Meanwhile, the shift from brain drain to brain circulation; the rising capability of moderate Islamic states to support scientific communities; and the growth of new "South-South" collaborative networks mean that these centers of global excellence can develop in a wider range of countries than in the 20th century.

Lightweight Innovation

Over the next decade, new economic realities will increase the pressure to innovate faster and cheaper. New ideas about how to organize the innovation process, combined with dramatically cheaper tools for invention that put advanced research technology in the hands of small firms, will enable new lightweight models for commercializing knowledge.
More and more of new product and service development will happen outside of existing pipelines. Lightweight innovation will reinforce the strategic shift of innovation activities out of large firms into broadly defined “open innovation” networks.

Universities: From Ivory Tower to Economic Engine

Several interacting forces will expand the modernization of universities’ role in the economy. First, increased public investment in basic research will raise public expectations about the social and economic impacts produced by universities. Second, companies will continue to outsource research to university partners, amplifying the need for efficient technology transfer.
Third, global competition between universities will foster more entrepreneurial initiatives to secure talent and find new sources of financial support. Finally, developing countries will rely heavily upon universities to jump-start new technologybased clusters.
There is a great degree of uncertainty about this shift. There is still considerable debate about whether ”universities should Impact portal ( has cataloged over 90 economic impact studies of universities in the US and worldwide, this is largely a defensive exercise by universities seeking to avoid taxation by local authorities, not a demonstration of university vision or public policy.

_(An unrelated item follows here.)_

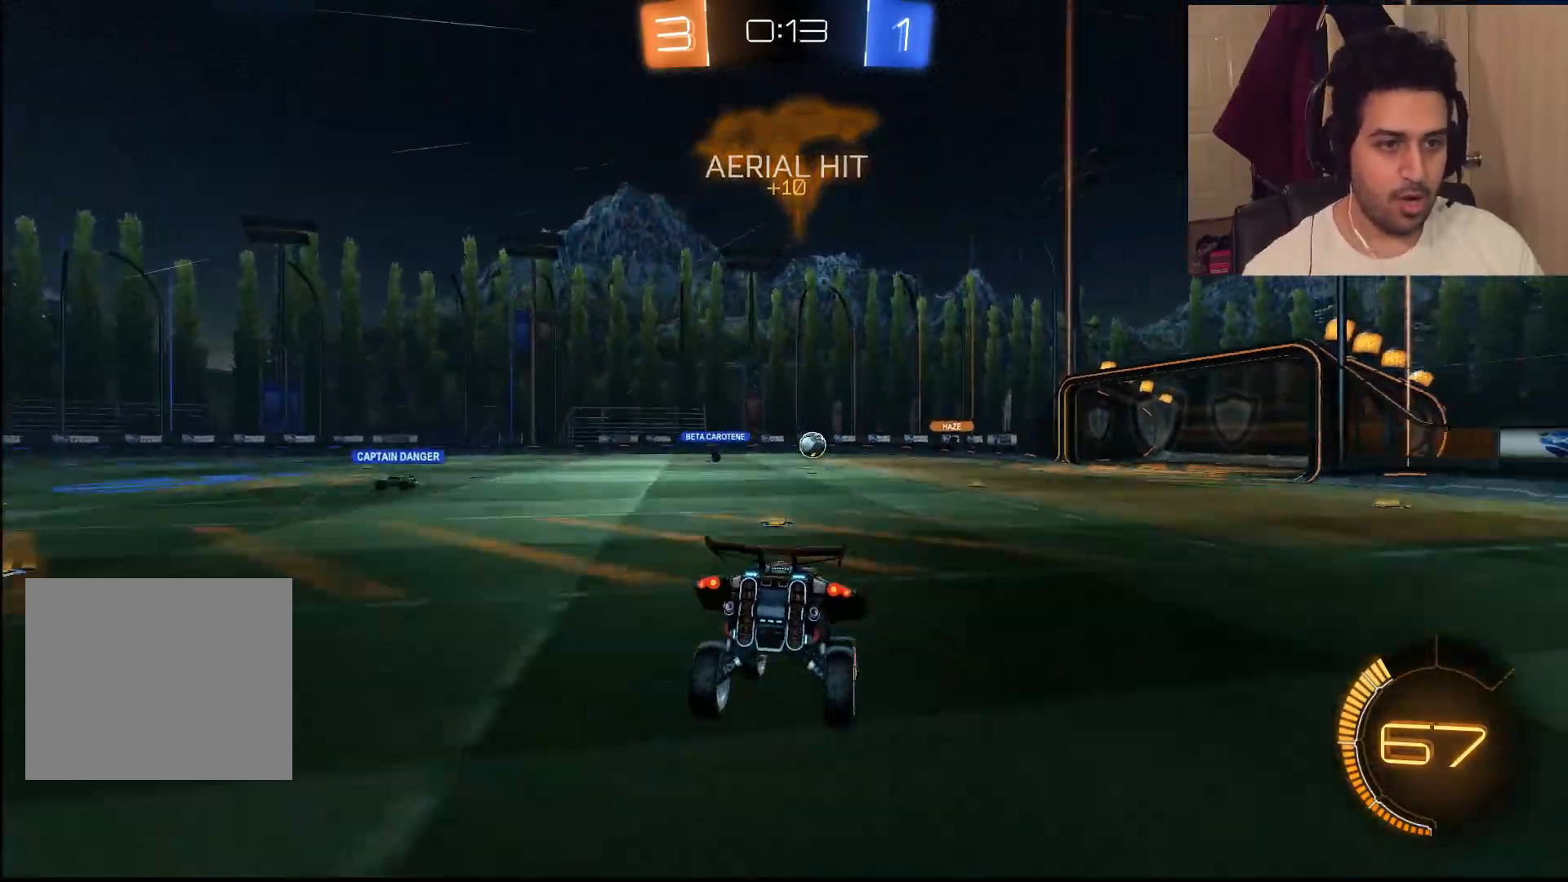
{"buttons": ["CIRCLE", "R2"], "left_stick": "center", "right_stick": "center", "events": [[333, "left_stick", "center"], [383, "left_stick", "right"], [483, "left_stick", "center"]]}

From Knowledge Diffusion to Sticky Know-How

Advocates of innovation economies often see knowledge as both infinitely mobile and disconnected from its origins. Knowledge can be produced anywhere, this thinking goes, and high value-added, knowledgeintensive activities can be decoupled entirely from manufacturing. Both are wrong.
Many bench scientists can't take their work home, and some can't work outside one-ofa- kind facilities. Innovation often has a geographical or social "stickiness" to it because it can draw on combinations of scientific knowledge, technical skill and tacit knowledge that are place-specific. Nor is innovation so easily distinguished from manufacturing: many high-tech innovations have emerged while solving manufacturing problems, and contrary to popular perception, making things—especially innovative new products-- is a highly complex, creative activity. Indeed, future industries, like the translational research paradigm emerging in the biomedical world, are likely to place a higher value on the tacit knowledge required to move new scientific discoveries from the laboratory to store shelves, doctors' offices, and living rooms.

The Social Life of Small Research Spaces

Traditional business incubators will fade away, replaced by new kinds of spaces for entrepreneurship and collaborative research.
Pop-up labs, co-working hubs, mobile incubators and disposable research parks will provide flexible physical spaces for R&D. Rather than warehousing workers, they will meet a need for communal collaborative meeting space in a world of increased mobility within and between workplaces. They will be neutral places where networks of investors, entrepreneurs, hackers and customers converge for collaborative knowledge creation and trustbuilding, cementing relationships initiated and cultivated online. Overlaid grids of social software will enhance serendipitous discovery inside these spaces and knit them together in local, regional and global networks of collaboration.

From Research Parks to Regional Knowledge Ecosystems
Translational research – science that transcends basic and applied research – and successful commercialization of the resulting technology, will grow increasingly complex. To succeed, these efforts will require coordinated investments at the regional level, because no single organization will have the capacity to perform all of many steps between lab and market. Because of this, we will see an expansion of new institutions and governance structures operating at the regional level whose goal will be to encourage knowledge creation at the cutting edge and develop the organizational, human and social capital at the scale needed to compete globally. These institutions will stretch far beyond the regional networks of today to include not just university and corporate leaders but also entrepreneurs, investors, professionals and amateurs. By their very nature, regional knowledge ecosystems will transcend traditional industry boundaries, seeking to create capacity to quickly re-invest resources and re-invent industries in response to global shifts.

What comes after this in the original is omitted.